9 thoughts on “Flaxseed Oil vs. Fish Oil

  1. No reason to debate this. Take a omega 6/omega 3 ratio blood test and you will know what works for you.

    I take such a test every six months. My last test was 2.85 to 1. 2 to 1 is ideal so I am close enough. i take fish oil and I eat omega 3 eggs. Omega 3 eggs are made by feeding chickens flax seed. A chicken body is better at converting ALA than mine is.

    Your experience may differ.

  2. Two tablespoons of flaxseed oil a day has completely eliminated my dandruff. Two tablespoons of cod liver oil did not (nor did two tablespoons of olive oil or of butter). I have no idea why this might be the case, but for me, at least, flaxseed oil provides something the others do not.

  3. Interesting. Conventional wisdom out here in fix-autism-with-nutrition-land is to go with fish oil and evaluate based on DHA count and processing method. (Yay Kirkman!)

    The story behind it is roughly the same except that kids with Autism are bad a converting ALA to DHA/EPA.

    I’d like to know where the notion came from that you “build up” enzymes by requiring them over time. I hadn’t that before. Is it common knowledge?

  4. @Darrin
    Enzymes are proteins…(DNA makes RNA makes protein). Some enzymes are constitutive (made all the time in fairly stable amounts because they are needed for routine, house-keeping functions), while others are inducible (the amount that is made depends on how much is needed for special functions).

    If all the proteins a cell could make were made all the time, the cell would run out of space and/or not be very efficient.

    This is pretty easy to demonstrate in bacteria. They prefer to use glucose, but when there is no glucose left in their medium, but there’s some lactose, they will turn on the genes that make the enzyme that breaks down lactose. If you add glucose back to their diet, they turn off the lactose-digesting genes and return to glucose fermentation.

    We do this too. If you feed a diet high in protein, there is an increase in enzymes that degrade amino acids in the liver, as long as the influx of amino acids continues.

  5. Considering that the enzyme for ALA conversion would be upregulated with continuous intake, it could explain why your optimal dose went from 4 T to 2 T, Seth, don’t you think?

  6. Professor Roberts:

    After reading your blog for some time, last year I started flaxseed oil (2TBSP). After one year, my total blood cholesterol went down (206 to 194), HDL increased and triglycerides decreased (110 to 55).
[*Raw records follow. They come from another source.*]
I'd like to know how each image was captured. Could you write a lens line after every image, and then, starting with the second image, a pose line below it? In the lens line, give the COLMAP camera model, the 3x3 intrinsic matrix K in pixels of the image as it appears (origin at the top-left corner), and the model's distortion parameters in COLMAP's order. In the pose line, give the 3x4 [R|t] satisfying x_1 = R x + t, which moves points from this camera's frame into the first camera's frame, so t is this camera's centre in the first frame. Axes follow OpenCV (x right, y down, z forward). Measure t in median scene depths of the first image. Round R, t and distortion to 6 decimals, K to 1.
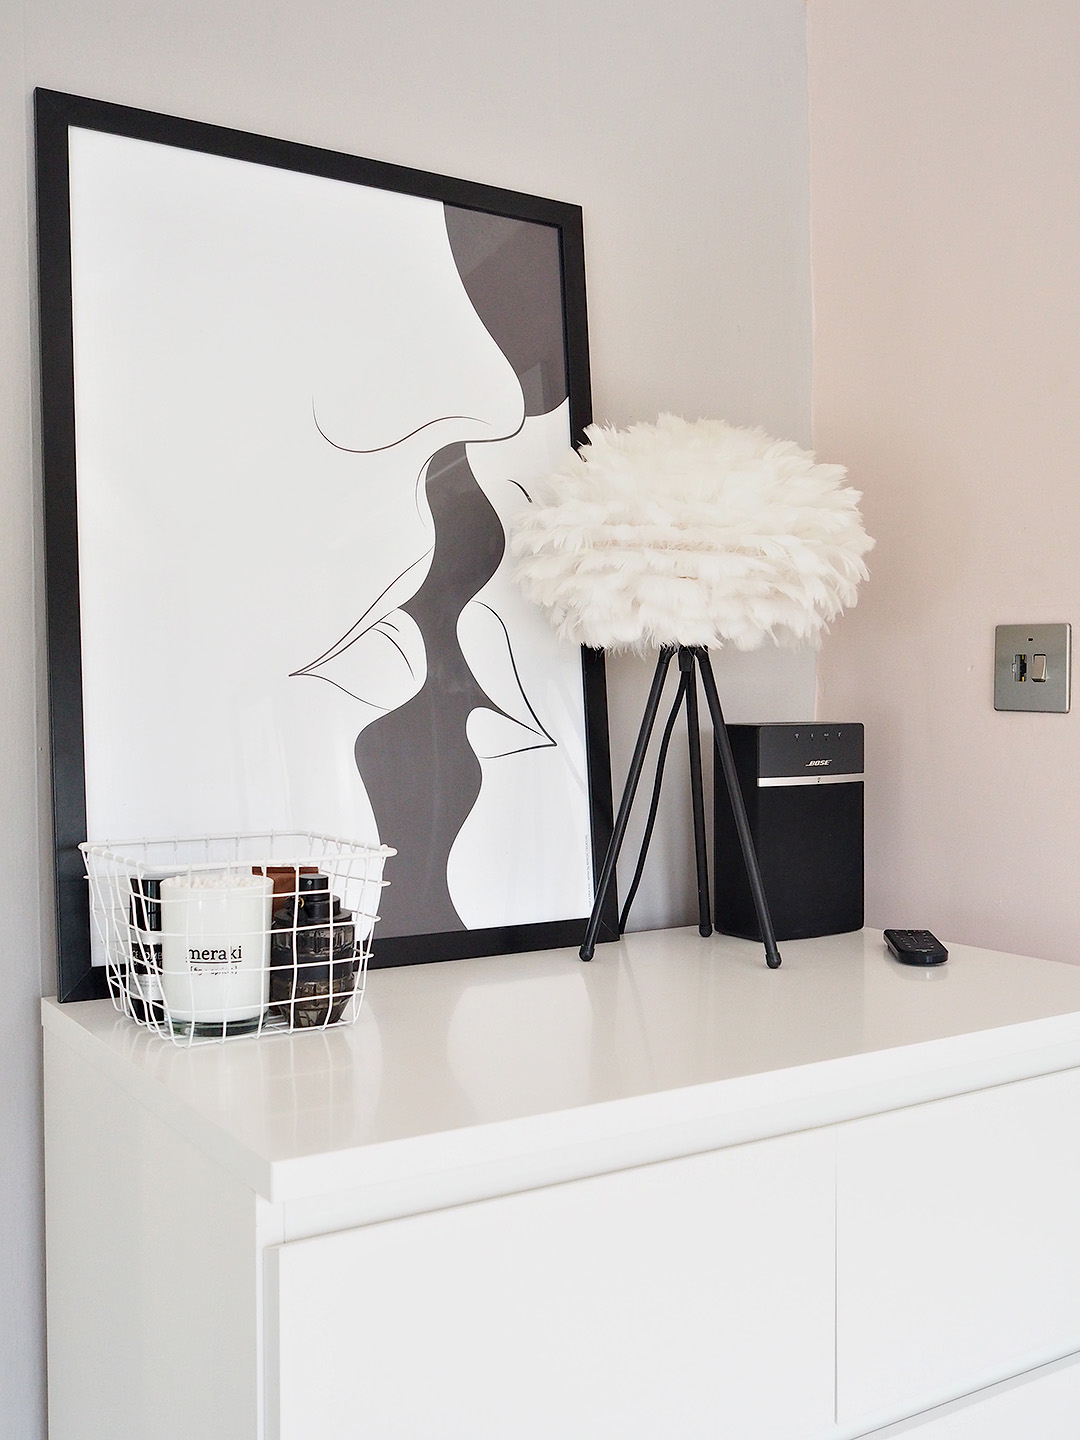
lens RADIAL K [[1425.2, 0, 540.0], [0, 1425.2, 720.0], [0, 0, 1]] dist [0.013653, 0.003862]
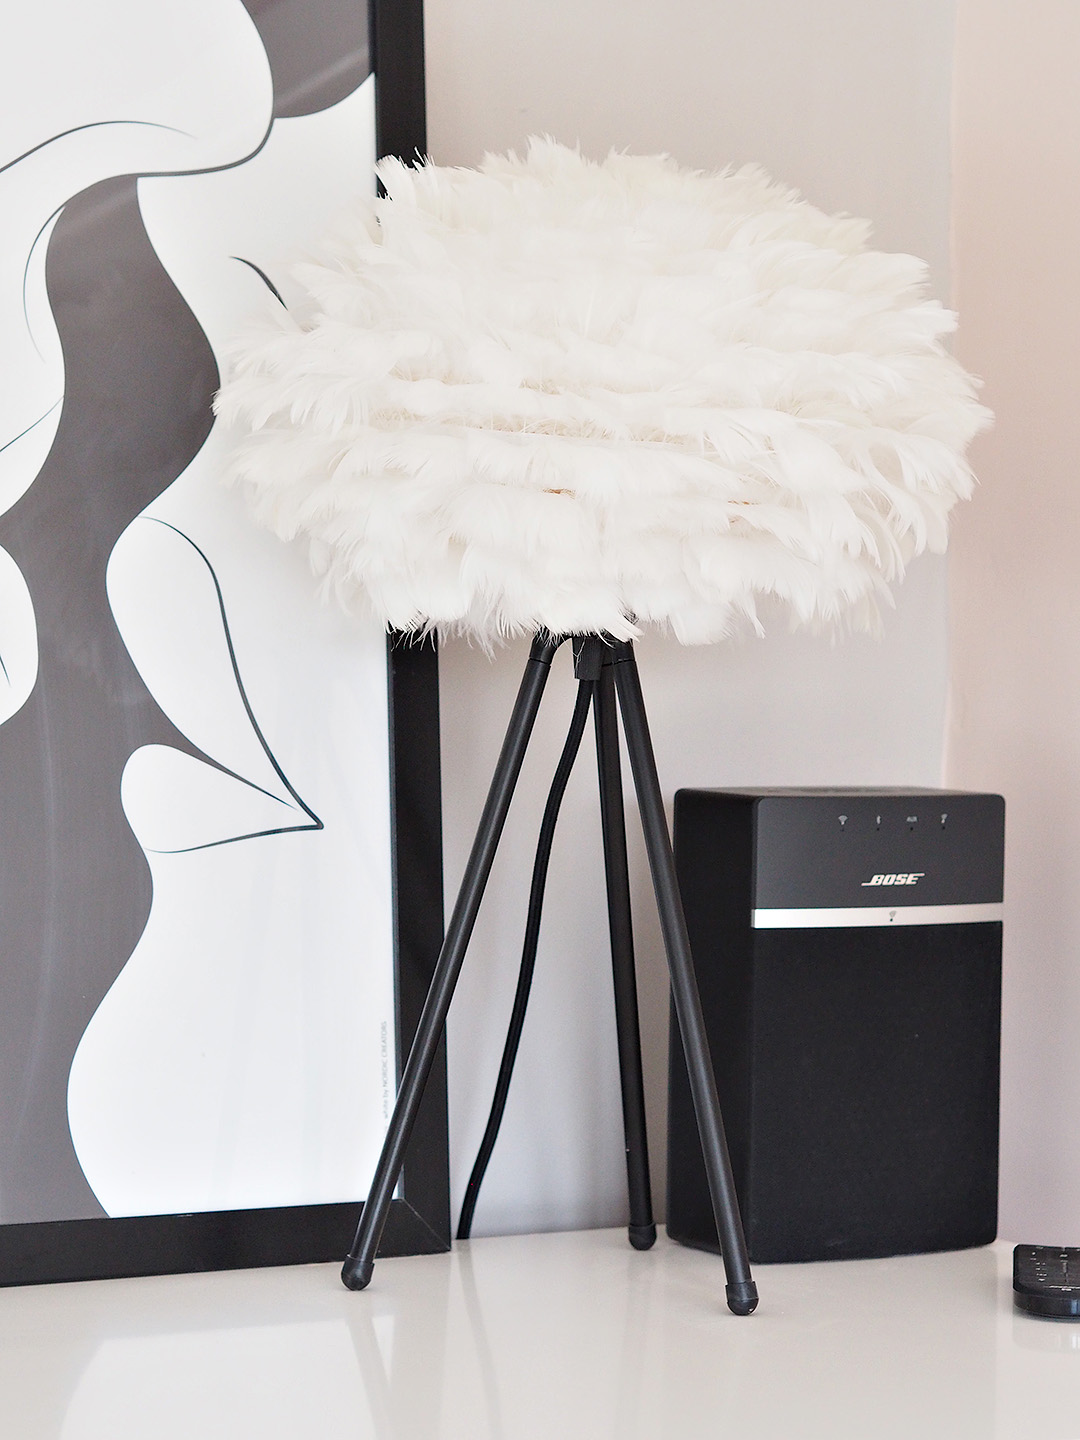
lens RADIAL K [[3847.8, 0, 540.0], [0, 3847.8, 720.0], [0, 0, 1]] dist [0.219464, 0.422275]
pose [[0.999426, 0.024268, -0.023633, 0.121991], [-0.024190, 0.999701, 0.003571, -0.026182], [0.023713, -0.002997, 0.999714, -0.284948]]
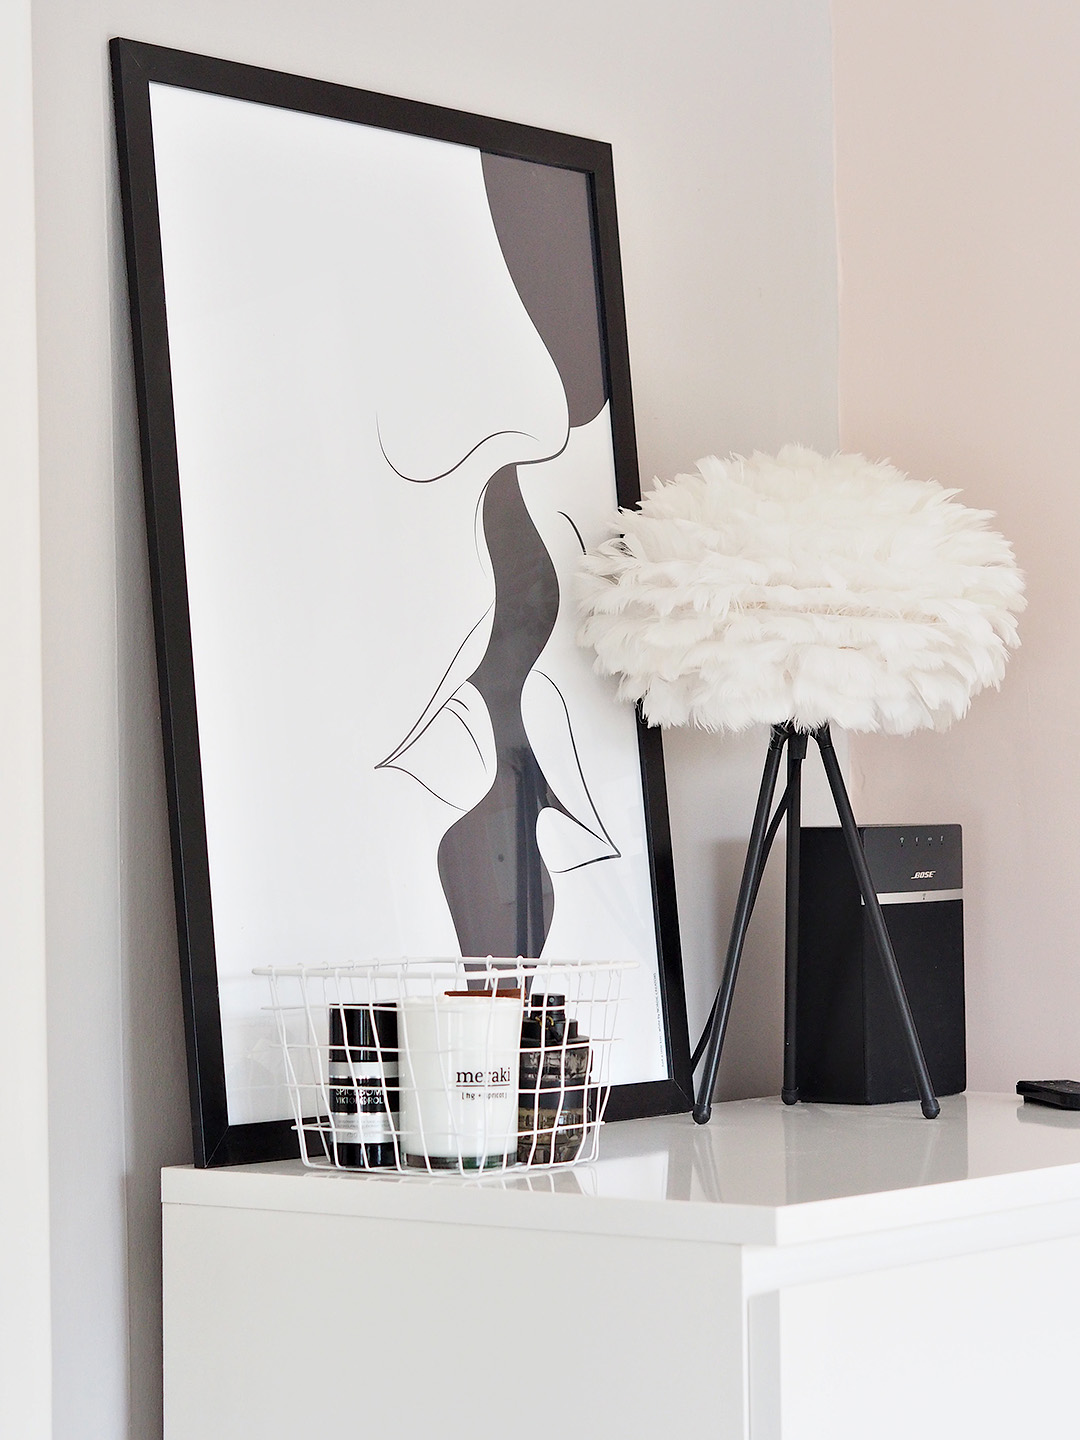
lens RADIAL K [[3752.8, 0, 576.2], [0, 3752.8, 771.1], [0, 0, 1]] dist [0.170288, 0.438572]
pose [[0.940359, -0.008455, 0.340078, -0.763648], [0.019023, 0.999434, -0.027756, 0.029922], [-0.339651, 0.032570, 0.939987, -0.977193]]
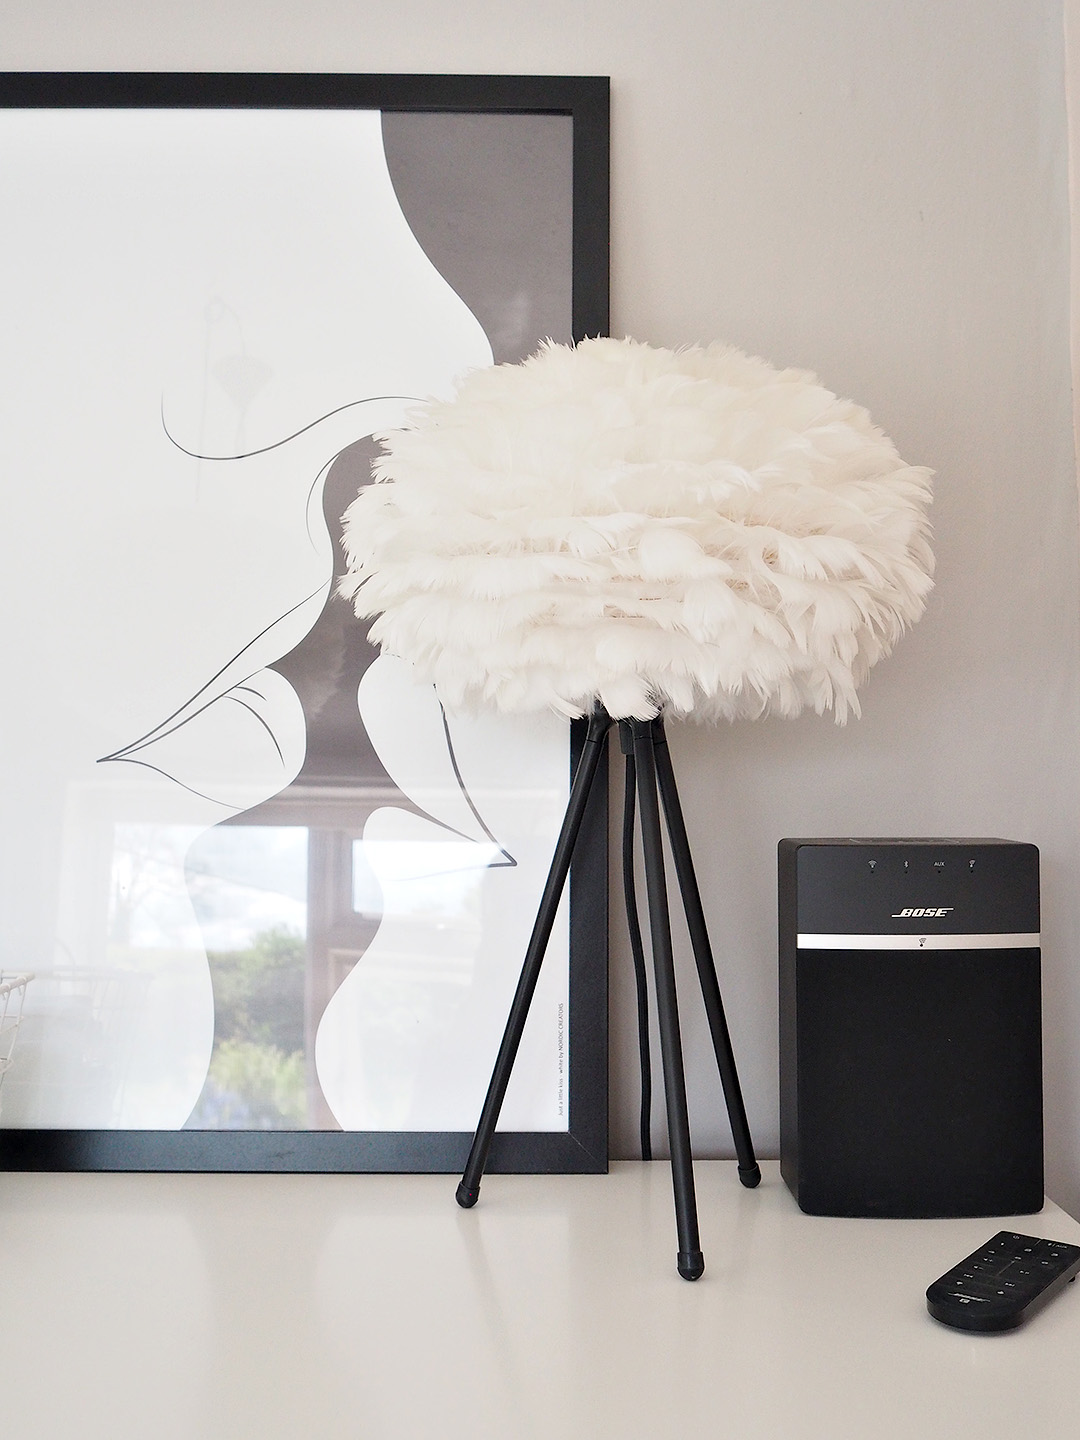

Exercise and diet remained constant year over year, except that 6 months ago I began large amounts of butter and one Greek yogurt a day.

    Thanks.

  7. HI

    My name is Gonçalo and I’m from Portugal.

    I really like your blog so that’s why I thought about asking you a question.

    I have struggled with strong chronic anxiety and some depression for a long time. I’m 23.

    I would like to ask you if you have any suggestion about what I can do to to try to understand if these syntoms have roots in nutritional deficiencies, infections, inflammation, etc. I have
    some history of trauma but maybe some of this is aggravating the problem?

    Are there some probable causes? Any tests I shoud do? cost-effective Solutions?

    Thanks so much

    Warmest wishes

    Gonçalo

  8. Gonçalo, I believe that a common cause of depression and anxiety is a messed-up mood rhythm This rhythm is generated by an internal oscillator with a 24-hour cycle that controls our mood.

    To work properly this oscillator needs:

    1. exposure to sunlight in the early morning
    2. no fluorescent light late at night.
    3. exposure to faces in the early morning,
    4. no exposure to faces late at night.

    If any of the four is missing it doesn’t work. And when it doesn’t work you are at greater risk of depression.